MOSES, THE GREATEST LAW-GIVER, AND THE MEEKEST MAN

LONG ago in the land of Egypt there lived as slaves to the Egyptians a race of white people called the Hebrews. There were so many of them that the Egyptians began to be afraid that they would over-run the land. So the cruel king, or the Pharaoh, as he was called, commanded that all the baby boys of the slave race should be thrown into the River Nile. But one little child escaped this fate, for his poor slave mother disobeyed the king and hid her baby in her hut. When he was three months old, his mother was afraid she could not keep him quiet any longer. So she made a basket, and plastered it inside with pitch, so that it would be water-tight and float like a boat. Into this basket-boat she put her baby.

The mother set the strange little boat on the edge of the River Nile, among the tall reeds called bulrushes, very near the place where she knew the king’s daughter came every day to bathe. It was a cool spot, well guarded and safe from the terrible crocodiles that lived in the Nile. After making sure that the little boat would not sink, the mother went back to her work, leaving her daughter Miriam to see what became of her baby brother.

Just as the wise mother had planned, the princess soon came with her ladies-in-waiting, and spied the cradle basket rocking on the waves near the shore. She told one of her maidens to bring it to her. The king’s daughter knew too well of her father’s command to drown or kill all the boy babies of the Hebrew slaves.
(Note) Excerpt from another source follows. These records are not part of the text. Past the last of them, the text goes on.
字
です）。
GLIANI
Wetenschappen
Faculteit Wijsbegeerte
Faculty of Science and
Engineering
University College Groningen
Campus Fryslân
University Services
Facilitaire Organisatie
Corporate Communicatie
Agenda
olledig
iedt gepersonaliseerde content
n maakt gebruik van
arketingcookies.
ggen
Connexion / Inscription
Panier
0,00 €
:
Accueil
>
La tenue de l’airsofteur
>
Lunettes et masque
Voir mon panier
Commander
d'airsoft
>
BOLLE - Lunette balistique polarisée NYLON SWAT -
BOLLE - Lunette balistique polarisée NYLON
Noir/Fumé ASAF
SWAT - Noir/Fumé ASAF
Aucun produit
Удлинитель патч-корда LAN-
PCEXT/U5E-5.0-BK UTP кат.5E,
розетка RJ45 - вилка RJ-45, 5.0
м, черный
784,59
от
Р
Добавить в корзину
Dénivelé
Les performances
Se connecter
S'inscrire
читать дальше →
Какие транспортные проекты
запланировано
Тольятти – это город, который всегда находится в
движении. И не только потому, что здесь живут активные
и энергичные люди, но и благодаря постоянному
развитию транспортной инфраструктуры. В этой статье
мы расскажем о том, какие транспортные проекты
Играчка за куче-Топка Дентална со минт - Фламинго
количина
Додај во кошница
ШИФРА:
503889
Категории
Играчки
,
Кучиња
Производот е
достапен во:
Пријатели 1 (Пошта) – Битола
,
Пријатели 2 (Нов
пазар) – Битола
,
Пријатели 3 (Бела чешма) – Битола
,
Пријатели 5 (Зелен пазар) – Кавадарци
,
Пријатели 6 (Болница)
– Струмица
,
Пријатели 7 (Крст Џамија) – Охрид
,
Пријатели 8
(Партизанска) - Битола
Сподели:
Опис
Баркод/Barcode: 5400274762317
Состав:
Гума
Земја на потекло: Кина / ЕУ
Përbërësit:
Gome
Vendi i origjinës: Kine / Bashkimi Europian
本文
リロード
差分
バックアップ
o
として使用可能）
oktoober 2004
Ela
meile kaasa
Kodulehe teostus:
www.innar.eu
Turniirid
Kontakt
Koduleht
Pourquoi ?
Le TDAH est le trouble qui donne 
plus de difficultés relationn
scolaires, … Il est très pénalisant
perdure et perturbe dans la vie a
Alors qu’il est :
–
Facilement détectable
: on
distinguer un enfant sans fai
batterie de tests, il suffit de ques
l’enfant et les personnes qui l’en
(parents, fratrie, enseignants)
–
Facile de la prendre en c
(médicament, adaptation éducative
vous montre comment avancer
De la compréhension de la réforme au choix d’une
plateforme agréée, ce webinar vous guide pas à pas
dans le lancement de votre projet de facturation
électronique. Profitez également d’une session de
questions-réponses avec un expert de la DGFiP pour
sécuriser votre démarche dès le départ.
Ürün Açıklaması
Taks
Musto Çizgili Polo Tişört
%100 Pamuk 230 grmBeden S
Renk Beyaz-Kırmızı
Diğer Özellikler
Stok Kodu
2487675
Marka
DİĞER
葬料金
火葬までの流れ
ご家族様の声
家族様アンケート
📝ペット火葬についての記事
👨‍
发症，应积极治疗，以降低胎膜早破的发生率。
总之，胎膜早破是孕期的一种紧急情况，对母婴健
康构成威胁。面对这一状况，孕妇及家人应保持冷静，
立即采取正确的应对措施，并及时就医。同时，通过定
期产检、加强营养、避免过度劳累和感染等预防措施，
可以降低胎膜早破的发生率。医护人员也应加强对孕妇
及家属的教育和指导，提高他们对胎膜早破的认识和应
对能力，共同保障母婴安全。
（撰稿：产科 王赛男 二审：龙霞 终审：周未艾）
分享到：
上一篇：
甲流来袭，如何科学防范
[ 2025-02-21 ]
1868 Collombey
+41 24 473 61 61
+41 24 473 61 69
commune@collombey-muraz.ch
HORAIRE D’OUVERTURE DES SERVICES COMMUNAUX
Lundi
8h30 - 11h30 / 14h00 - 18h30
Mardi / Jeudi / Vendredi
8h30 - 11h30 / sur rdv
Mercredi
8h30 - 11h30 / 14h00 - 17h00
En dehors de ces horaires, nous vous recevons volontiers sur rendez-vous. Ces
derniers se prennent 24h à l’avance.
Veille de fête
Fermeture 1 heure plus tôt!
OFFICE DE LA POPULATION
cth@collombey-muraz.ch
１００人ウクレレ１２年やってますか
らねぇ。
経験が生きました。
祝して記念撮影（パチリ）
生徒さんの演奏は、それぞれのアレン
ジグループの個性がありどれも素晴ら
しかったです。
So when she found a baby crying there, she pitied the poor mother who had obeyed the king by putting him in the river, still fondly hoping to save his life.

When the Pharaoh’s daughter saw the babe, she said, “This is one of the Hebrews’ children!” There was a pleading look in the face of the little child. He seemed to ask the princess to take him in her arms. The princess herself was married but she had no children. That baby, smiling through his tears, touched her mother-heart. How could she help saving his little life from her father’s cruel law by claiming him as her own?

Just then Sister Miriam bowed before the princess and said, “Shall I go and call to thee a nurse of the Hebrew women, that she may nurse the child for thee?”

The king’s daughter was, pleased and said, “Yes, go.” So the happy sister ran and brought her mother to the great stone palace of the Pharaohs. Then the princess said, as if the mother were only a child’s nurse, “Take this child away and nurse it for me, and I will give thee thy wages.”

So, besides saving his life, that mother was royally paid for taking care of her own son instead of working as a slave out in the hot sun. Besides, she had a good chance to tell him, as he grew up, of the one true God. What if her boy should save his father’s people from slavery, when he became a man in the palace of the Pharaohs?

In due time the daughter of the king adopted the young Hebrew as her own son, and named him Moses, which means “Saved,” because she had rescued him out of the river. When Moses was old enough he went to live with his royal mother, where he was educated in all the wisdom of the Egyptians, who at that time, nearly four thousand years ago, were the most learned people in the world. Although he studied in the college of the priests, who believed in the Sun, the Moon and many other gods, Moses never forgot what his mother had taught him about the true God.

Young Prince Moses had a great deal to do while he was growing to manhood. He is said to have become commander-in-chief of the Egyptian army that conquered the black and savage race living a thousand miles up the Nile.